Quando o rio Amazonas enche anualmente, transborda de seu leito e avança na imensa planície aluvial. Duplica ou quem sabe triplica sua largura. É o tempo da cheia. Temida pelos ribeirinhos mas que trás consigo a dádiva milenar da fertilidade natural das porções de terra e água por onde passa. Terminada a enchente, a festa começa para uma enormidade de seres vivos, como peixes e os homens que habitam os ambientes ai existentes. É quando as árvores da várzea e do igapó começam a frutificar.É quando, enfim, a fartura de alimentos para a fauna e para os homens se dá. Foi nessa época que se passou esta história.

               Dois velhos amigos tinham saído para zagaiar. Embarcaram em uma montaria e tomaram o rumo do igapó. Estavam apreensivos, pois a canoa era velha e fazia muita água. Isso porém, não foi motivo suficiente para impedir a empreitada.

               Canaranas flutuantes davam passagem para a pequena embarcação. O  remo cortava a água com a perfeição de uma lâmina e lá iam eles. Das árvores do igapó vez por outra viam enormes camaleões saltando de um galho para outro, espantados que ficavam com  aproximação do seu temível predador, o homem. Contudo, o objetivo dos dois não era os répteis comestíveis, mas sim os peixes.

               Um tucunaré foi zagaiado. Fez a festa dos amigos. Mais um. A pescaria era um sucesso. Foi quando, inesperadamente um camaleão mais afoito saltou. Já tinha acontecido antes, do bicho ao pular errar o alvo e cair na água. Desta vez, porém, o aloprado camaleão não caiu nem na água nem no ramo alvejado. Caiu dentro da canoa dos destemidos pescadores. Um princípio de pânico se fez. O que acontecera?

               O Dionísio largou o remo apressado.
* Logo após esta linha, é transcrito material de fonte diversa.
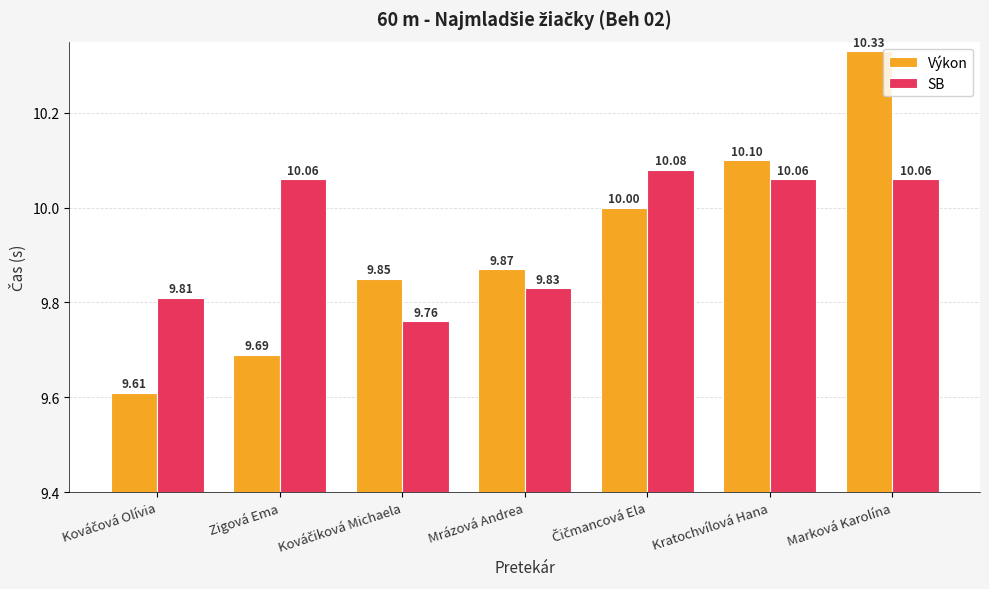

What is the difference between the maximum and second lowest values in the Výkon series?

0.6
O Werneck imediatamente pulou na água. Será que a canoa iria afundar? Estes pensamentos voaram nas mentes dos dois amigos. Passado o susto perceberam que o réptil continuava dentro da canoa. A cauda balançava oscilantemente. As pernas traseiras se agitavam no ar. A cabeça... Onde estava  a cabeça e os membros anteriores do mimético animal? Viram surpresos que o bicho tinha transpassado com a parte de seu corpo o fundo da canoa, exatamente por onde tava entrando água, muita água. Metade dentro, metade na água. E ai? Se tirassem o bicho a canoa iria afundar, tal era o tamanho do rombo que iria ficar. O que fazer então? O Werneck, que boiava seguro na beirada da canoa teve um ideia: Por que não cortar o bicho por baixo da canoa e depois fazer o mesmo por dentro da mesma? Assim o buraco ficaria fechado com  a bucha que o bicho se transformaria. Dito e feito. E seguiram na pescaria, agora acompanhados de mais um tripulante, ou melhor, de um pedaço do que restou dele. Sãos e salvos!